TENDANCE - Bienvenue sur le dance-fleur, là où on bouge son body pour sauver la planète.
Lorsqu’il avait été présenté l’an dernier sur le Net, il fleurait bon le projet farfelu. Aujourd’hui, il sent la sueur. Le Sustainable Dancefloor, une piste de danse qui génère de l’électricité à partir des mouvements de pied des clubbeurs a livré ses premiers joules le
2 septembre au biennommé club Watt de Rotterdam.
Pour l’occasion, Iggy Pop a grillé quelques calories sur scène devant un parterre plein comme un œuf bio. Les 18 mètres carrés de piste écolo du club n’auront assuré que 12 % des besoins énergétiques de l’établissement ce soir-là, loin de l’objectif de 50 % affiché. «C’est peu, mais on espère faire mieux dès qu’on aura suffisamment d’argent pour agrandir la piste», explique Aryan Tieleman, le proprio. Ces petit pas de danse pour le clubber seraient selon lui un grand pas pour la planète. Car si aucune étude sérieuse n’existe sur le sujet, les discothèques, leurs shows laser et leurs murs de son, n’ont pas la tête d’un premier de la classe verte.

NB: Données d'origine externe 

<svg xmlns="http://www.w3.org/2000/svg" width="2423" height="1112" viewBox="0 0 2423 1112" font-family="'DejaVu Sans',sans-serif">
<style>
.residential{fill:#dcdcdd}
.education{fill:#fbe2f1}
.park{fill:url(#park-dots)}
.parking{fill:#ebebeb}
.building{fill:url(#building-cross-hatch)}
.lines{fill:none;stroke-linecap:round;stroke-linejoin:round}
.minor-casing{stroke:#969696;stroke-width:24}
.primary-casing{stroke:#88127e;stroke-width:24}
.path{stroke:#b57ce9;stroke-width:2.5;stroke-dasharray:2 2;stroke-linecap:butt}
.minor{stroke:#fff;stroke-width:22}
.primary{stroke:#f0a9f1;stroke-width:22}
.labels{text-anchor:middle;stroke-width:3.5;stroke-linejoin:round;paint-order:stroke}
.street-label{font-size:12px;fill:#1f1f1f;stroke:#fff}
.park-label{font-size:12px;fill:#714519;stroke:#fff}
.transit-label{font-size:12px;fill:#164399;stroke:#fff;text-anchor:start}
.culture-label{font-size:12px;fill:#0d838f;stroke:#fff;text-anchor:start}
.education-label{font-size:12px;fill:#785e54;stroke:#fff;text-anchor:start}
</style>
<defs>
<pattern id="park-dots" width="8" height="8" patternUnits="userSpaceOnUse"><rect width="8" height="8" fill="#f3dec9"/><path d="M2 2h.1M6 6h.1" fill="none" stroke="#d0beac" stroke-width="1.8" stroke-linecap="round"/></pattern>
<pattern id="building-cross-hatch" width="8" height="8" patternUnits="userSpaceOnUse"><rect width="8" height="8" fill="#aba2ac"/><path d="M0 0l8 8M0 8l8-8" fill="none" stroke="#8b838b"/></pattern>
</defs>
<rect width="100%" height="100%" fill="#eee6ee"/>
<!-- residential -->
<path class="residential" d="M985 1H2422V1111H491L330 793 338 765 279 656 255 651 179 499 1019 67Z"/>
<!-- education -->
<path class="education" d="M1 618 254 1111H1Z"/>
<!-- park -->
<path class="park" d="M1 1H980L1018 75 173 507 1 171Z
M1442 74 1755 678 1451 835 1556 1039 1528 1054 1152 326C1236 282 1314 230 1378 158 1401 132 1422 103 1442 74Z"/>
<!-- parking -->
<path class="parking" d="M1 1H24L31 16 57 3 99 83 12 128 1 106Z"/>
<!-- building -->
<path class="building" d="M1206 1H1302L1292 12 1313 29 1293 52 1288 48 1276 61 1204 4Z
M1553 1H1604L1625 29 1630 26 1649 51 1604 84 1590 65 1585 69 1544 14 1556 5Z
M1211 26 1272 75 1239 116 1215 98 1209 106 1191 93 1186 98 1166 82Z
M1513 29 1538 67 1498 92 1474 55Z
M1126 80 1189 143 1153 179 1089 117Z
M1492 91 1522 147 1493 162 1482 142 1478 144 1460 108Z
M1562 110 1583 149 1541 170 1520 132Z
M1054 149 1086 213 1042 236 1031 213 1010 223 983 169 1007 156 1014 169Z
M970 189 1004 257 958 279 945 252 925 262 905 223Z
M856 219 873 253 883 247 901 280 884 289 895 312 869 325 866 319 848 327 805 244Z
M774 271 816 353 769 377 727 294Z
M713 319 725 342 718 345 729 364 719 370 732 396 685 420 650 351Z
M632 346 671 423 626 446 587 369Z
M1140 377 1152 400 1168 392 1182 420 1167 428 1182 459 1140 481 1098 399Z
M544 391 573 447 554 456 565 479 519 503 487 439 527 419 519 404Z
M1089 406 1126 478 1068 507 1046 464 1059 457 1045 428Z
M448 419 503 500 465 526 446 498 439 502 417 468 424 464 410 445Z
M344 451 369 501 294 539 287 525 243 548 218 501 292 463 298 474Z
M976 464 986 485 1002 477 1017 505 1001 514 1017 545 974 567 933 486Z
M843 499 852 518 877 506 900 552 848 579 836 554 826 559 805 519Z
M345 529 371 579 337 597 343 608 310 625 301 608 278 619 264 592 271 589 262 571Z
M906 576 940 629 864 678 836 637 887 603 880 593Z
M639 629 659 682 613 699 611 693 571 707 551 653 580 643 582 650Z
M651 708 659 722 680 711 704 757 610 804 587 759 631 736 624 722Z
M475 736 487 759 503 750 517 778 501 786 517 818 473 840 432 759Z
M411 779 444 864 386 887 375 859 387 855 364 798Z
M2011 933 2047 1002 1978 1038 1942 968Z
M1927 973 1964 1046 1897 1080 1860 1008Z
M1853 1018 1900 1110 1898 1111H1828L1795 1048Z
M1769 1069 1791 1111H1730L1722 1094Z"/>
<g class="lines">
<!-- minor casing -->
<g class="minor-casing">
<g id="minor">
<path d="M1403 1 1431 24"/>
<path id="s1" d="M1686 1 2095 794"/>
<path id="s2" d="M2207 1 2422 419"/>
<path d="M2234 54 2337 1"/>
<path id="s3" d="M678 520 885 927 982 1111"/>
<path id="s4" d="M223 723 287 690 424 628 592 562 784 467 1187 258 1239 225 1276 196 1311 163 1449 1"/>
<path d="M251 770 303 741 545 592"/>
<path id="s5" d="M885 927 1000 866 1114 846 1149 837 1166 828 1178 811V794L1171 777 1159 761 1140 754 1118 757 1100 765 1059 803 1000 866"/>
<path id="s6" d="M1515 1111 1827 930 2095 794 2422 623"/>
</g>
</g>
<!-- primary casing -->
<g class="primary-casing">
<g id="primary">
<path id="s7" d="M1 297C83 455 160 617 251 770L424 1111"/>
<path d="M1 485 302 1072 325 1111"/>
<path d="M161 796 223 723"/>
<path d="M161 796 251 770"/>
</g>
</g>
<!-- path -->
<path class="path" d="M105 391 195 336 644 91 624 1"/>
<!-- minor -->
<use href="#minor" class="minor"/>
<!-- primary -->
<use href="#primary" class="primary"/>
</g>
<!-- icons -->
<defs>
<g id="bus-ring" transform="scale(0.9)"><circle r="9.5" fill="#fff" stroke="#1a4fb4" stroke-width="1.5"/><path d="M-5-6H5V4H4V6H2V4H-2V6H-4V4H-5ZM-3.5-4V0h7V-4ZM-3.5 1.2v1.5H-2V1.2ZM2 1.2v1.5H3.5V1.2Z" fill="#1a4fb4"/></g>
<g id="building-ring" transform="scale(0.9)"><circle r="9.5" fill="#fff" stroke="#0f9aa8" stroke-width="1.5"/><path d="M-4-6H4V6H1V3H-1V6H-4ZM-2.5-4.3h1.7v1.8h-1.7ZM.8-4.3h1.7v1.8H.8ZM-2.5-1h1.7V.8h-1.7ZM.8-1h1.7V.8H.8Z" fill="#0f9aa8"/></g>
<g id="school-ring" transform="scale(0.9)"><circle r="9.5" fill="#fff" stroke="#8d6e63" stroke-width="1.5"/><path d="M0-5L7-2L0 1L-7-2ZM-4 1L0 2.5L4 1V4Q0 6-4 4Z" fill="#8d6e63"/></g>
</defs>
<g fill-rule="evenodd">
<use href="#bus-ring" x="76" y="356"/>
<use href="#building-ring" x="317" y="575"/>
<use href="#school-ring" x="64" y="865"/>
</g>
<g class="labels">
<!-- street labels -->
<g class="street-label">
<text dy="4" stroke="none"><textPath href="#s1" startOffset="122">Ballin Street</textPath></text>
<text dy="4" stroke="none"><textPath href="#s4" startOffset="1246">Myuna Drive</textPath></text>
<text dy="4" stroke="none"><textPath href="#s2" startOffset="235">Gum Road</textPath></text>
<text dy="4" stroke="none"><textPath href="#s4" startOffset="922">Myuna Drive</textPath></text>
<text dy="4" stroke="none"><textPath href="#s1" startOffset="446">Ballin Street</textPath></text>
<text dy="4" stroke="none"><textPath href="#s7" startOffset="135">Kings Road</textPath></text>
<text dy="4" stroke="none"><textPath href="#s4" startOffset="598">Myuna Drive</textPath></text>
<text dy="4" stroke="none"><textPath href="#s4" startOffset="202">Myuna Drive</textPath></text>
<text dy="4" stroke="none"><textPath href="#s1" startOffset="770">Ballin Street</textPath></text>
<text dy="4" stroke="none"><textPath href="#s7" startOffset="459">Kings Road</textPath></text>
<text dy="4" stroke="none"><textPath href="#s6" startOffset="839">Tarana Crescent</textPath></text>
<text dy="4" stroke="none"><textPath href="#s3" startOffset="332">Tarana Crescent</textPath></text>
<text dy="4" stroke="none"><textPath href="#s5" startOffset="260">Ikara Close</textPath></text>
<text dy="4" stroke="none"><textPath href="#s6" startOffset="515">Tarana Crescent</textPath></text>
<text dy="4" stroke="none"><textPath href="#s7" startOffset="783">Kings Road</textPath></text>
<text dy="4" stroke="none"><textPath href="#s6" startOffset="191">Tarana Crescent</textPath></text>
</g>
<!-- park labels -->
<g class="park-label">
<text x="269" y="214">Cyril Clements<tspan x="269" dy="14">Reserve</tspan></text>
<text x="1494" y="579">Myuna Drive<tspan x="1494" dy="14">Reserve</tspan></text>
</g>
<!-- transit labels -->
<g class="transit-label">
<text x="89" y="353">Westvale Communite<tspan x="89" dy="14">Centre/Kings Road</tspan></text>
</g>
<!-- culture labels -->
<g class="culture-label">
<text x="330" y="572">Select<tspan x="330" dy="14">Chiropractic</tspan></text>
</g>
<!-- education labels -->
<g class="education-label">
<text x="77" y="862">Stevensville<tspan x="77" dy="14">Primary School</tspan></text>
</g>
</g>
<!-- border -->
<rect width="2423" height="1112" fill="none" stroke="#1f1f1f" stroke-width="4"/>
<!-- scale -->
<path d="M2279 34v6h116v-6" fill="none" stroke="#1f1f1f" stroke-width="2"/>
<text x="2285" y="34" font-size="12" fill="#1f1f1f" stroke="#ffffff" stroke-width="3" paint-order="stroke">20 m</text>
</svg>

Et l’enjeu dépasse le simple impact environnemental des parties : le clubbing écolo contribuerait également à sensibiliser les jeunes. «Introduire une conscience du développement durable dans ces lieux est une bonne chose, estime Virginie Rogez, consultante pour le programme Action Carbone. Ca permet une appropriation différente, ni culpabilisatrice ni trop pédagogique.»
Moins d’eau, plus de bio
Le club Watt ne se contente pas, en effet, de transformer les fans de techno en hamsters fluos sur piste dynamo, il fait de la protection de l’environnement son principal argument marketing. Récupération de l’eau de pluie, traits de pression raccourcis pour économiser l’énergie humaine, bière bio et bouteilles géantes recyclables... Aryan Tieleman est fier de faire visiter sa boîte éco-conçue. Et mise sur la conscience verte des Néerlandais pour rembourser rapidement les six millions d’euros investis. A ce rythme, il pourrait vite faire son foin. Samedi dernier, l’ambiance était électrique sur la piste. « Ce qui prime pour moi, c’est la programmation. Mais ici en plus, je fais un geste pour la planète, c’est encore mieux », explique Clara, à quelques centimètres de la jauge qui évalue la performance énergétique des danseurs.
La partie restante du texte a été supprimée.